LC – O disco de Gilberto Gil, [As Canções de] Eu Tu Eles. Esse disco foi inesquecível, para mim. Inclusive eu fiz alguns shows, substituindo Arthur [Maia], e para mim foi inesquecível. Gil é maravilhoso. Ele deixava a gente muito livre... falava sobre as composições, toda a concepção. Outro disco que foi bacana que eu gravei foi o primeiro de Ivete [Sangalo]. No segundo eu gravei a música Festa com ela e gostei dessa música. Porque? A música é uma música comum, mas o arranjo foi bem elaborado e para mim, quando tava gravando foi sem voz guia no estúdio e foi uma música que seria apenas complementar no disco e eu nunca poderia imaginar que ela seria o carro-chefe e que iria consolidar Ivete como um fenômeno da música brasileira. Foi a partir dali que deu um boom na carreira dela. 

JM – E é uma música dessas que falam de mistura: “guitarras de rock’n’roll / batuque de candomblé”. 

LC – É, é uma música interessante, mas não tinha letra quando eu tava gravando. O arranjo foi de Letieres Leite e eu lembro de Davi Moraes ao meu lado, Cesinha, que tocava com Vanessa da Mata, foi um time bom que gravou!
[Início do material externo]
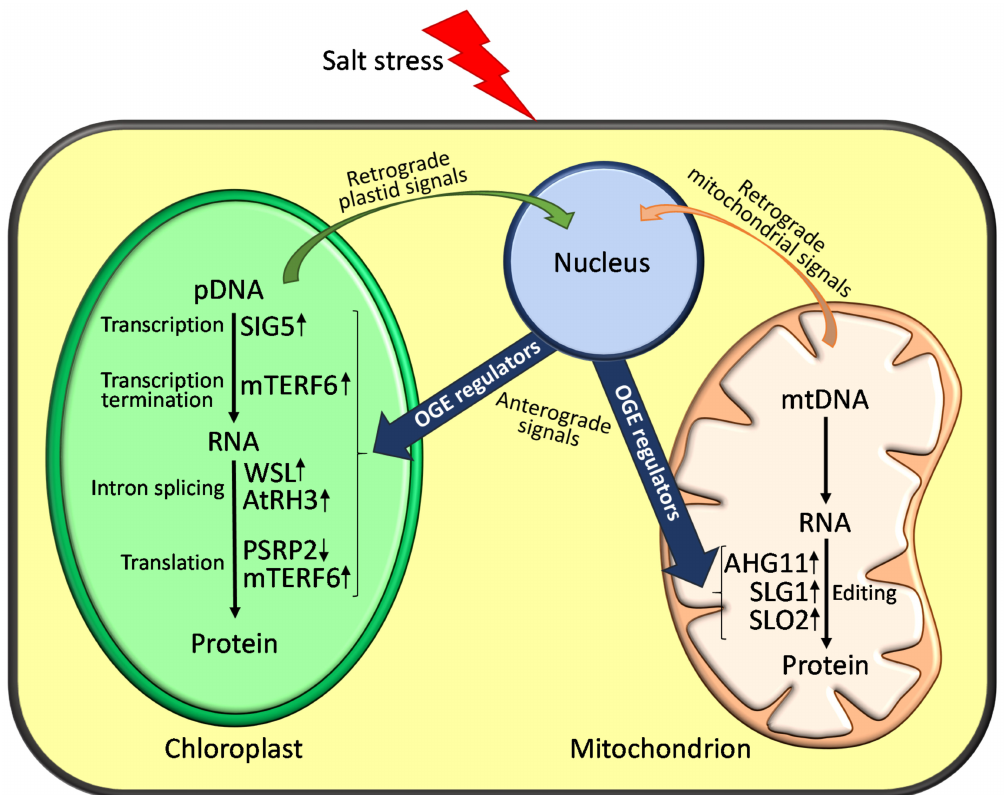
Figure 1. Schematic representation of the cellular functions of OGE regulators in plant response to salinity. Salt stress can perturb chloroplast or mitochondrion homeostasis and this would be communicated to the nucleus through retrograde signals, leading to changes in nuclear gene expression. In turn, this would activate the expression of OGE regulators (e.g., mTERFs, PPRs or DEAD-box RHs proteins), which would result in anterograde signalling responses to adjust organellar function to salinity. In the figure, inside a mitochondrion (purple) and chloroplast (green), only those molecularly-characterized OGE regulators whose mutations lead to altered responses to salinity are depicted. The OGE processes affected in these mutants, as well as their enhanced ( ↑ ) or reduced ( ↓ ) sensitivity to salt stress, are shown (see also Table 1 for further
E para mim a música era só tá-tum-tá-tum... E eu fiquei pensando: ‘numa terra onde só tá rolando Axé de cunho apelativo e tal...’ Foi de muita importância essa gravação também. E agora, teve um disco que eu produzi, todo, produzi, arranjei e foi muito bacana! O disco de Belô Velloso, Versão Brasileira. Foi feito com muito esmero e foi muito bem recebido pela crítica do Brasil todo. Ficou por seis semanas em primeiro lugar no top do UOL Megastore, antes de o disco sair. E esse disco tá circulando por aí na internet. E foi um disco bem elaborado. 

JM – E como é a sua relação com o Carnaval, digo como folião? 

LC – Nunca fui folião, nunca. Mas não digo isso com orgulho, eu gostaria muito de ter sido. Mas nunca tive tino pra isso. Sempre tive uma timidez e até hoje eu sinto vertigem em lugares com muita gente. Mas eu observava o carnaval da marquise de uma casa lá na Carlos Gomes e lembro de Luis Caldas passando com a banda Acordes Verdes, com Carlinhos Brown tocando com ele ainda. São momentos memoráveis da minha vida. Folião eu nunca fui, mas a minha relação com o carnaval é assim... como eu poderia descrever? Eu tenho pavor e ao mesmo tempo fascínio. 

JM – E daqui pra frente? 

LC – Eu tô até concebendo o meu segundo CD, sem pressa nenhuma. E 60% dele vai ser orquestrado. Eu tô escrevendo ele meticulosamente... trabalhando muito e dormindo pouco. Até porque, paralelo a esse disco eu tenho outros trabalho pra arranjar. Se você quiser eu posso te mostrar um pouco e você comenta depois na sua coluna. 
[o laptop de Luciano Calazans estava recarregando a bateria e por isso eu não ouvi nada do novo som. Pena! Também por isso não conseguimos conferir na internet se a canção Você É Linda, de Caetano Veloso, está no disco UNS (como eu disse) ou em Cores/Nomes (como disse o baixista). Mas como a dúvida nos incomodasse muito, Luciano ligou para a sua amiga, a cantora Mônica Sangalo, e perguntou. Ela conferiu por lá, no seu acervo, e acabou constatando o que eu dissera: Você É Linda foi gravada originalmente no disco UNS – de 1983. Eu fiquei orgulhoso da minha memória e o Luciano pediu pra mencionar a Mônica Sangalo, uma grande artista! Aí está.]